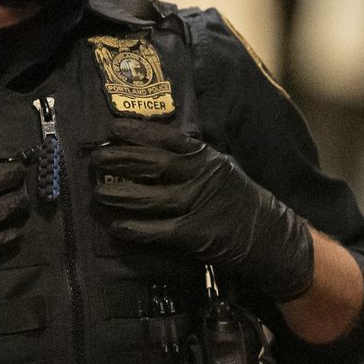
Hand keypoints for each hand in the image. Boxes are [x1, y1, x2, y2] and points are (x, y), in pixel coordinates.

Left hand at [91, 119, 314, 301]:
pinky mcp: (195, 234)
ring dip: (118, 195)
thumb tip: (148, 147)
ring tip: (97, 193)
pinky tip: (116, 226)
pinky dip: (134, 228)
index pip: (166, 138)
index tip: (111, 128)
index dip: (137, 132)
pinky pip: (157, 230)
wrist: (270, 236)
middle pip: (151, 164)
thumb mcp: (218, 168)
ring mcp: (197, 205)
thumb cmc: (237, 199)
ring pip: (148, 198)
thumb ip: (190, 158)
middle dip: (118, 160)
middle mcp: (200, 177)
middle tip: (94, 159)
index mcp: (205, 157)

= = = =

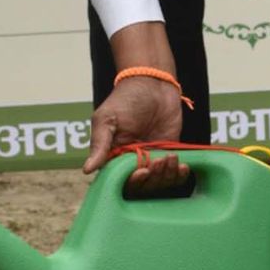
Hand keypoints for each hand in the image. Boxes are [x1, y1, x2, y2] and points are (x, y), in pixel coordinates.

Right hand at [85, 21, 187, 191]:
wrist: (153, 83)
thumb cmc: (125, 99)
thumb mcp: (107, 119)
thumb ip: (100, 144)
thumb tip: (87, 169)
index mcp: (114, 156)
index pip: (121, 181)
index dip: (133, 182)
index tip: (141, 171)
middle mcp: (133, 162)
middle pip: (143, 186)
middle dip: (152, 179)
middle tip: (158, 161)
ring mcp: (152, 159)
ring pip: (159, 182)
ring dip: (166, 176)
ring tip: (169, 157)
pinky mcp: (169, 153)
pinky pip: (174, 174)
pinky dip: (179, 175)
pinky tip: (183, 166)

= = = =

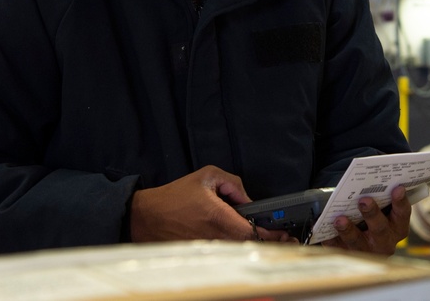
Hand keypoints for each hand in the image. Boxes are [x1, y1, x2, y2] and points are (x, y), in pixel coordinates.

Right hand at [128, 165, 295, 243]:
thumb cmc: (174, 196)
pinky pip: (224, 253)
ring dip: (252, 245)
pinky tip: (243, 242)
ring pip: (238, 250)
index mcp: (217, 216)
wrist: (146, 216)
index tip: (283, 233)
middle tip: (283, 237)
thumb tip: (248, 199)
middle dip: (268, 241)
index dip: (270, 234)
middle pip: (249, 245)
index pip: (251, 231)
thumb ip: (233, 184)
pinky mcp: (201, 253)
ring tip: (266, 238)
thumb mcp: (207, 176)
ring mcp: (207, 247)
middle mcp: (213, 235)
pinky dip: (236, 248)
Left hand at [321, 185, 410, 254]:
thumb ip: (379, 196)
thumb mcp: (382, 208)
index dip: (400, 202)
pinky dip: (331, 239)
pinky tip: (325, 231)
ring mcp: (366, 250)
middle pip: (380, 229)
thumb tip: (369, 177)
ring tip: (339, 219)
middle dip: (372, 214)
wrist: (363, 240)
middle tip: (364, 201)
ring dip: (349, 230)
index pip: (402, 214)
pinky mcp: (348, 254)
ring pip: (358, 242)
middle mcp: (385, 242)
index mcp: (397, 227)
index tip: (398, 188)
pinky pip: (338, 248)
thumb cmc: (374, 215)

= = = =

* **TASK DETAILS**
Reproduce verbatim only the segment of the listing bounded by the line containing "index pip: (166, 138)" and the line containing "index mcp: (205, 157)", with both boundary lines included.

* **YOUR SOLUTION**
index pip: (166, 138)
index tip: (111, 128)
index dip: (137, 132)
pinky pip: (157, 230)
wrist: (270, 236)
middle pip: (151, 164)
thumb mcp: (218, 168)
ring mcp: (197, 205)
thumb cmc: (237, 199)
ring pip: (148, 198)
thumb ip: (190, 158)
middle dip: (118, 160)
middle mcp: (200, 177)
middle tip: (94, 159)
index mcp: (205, 157)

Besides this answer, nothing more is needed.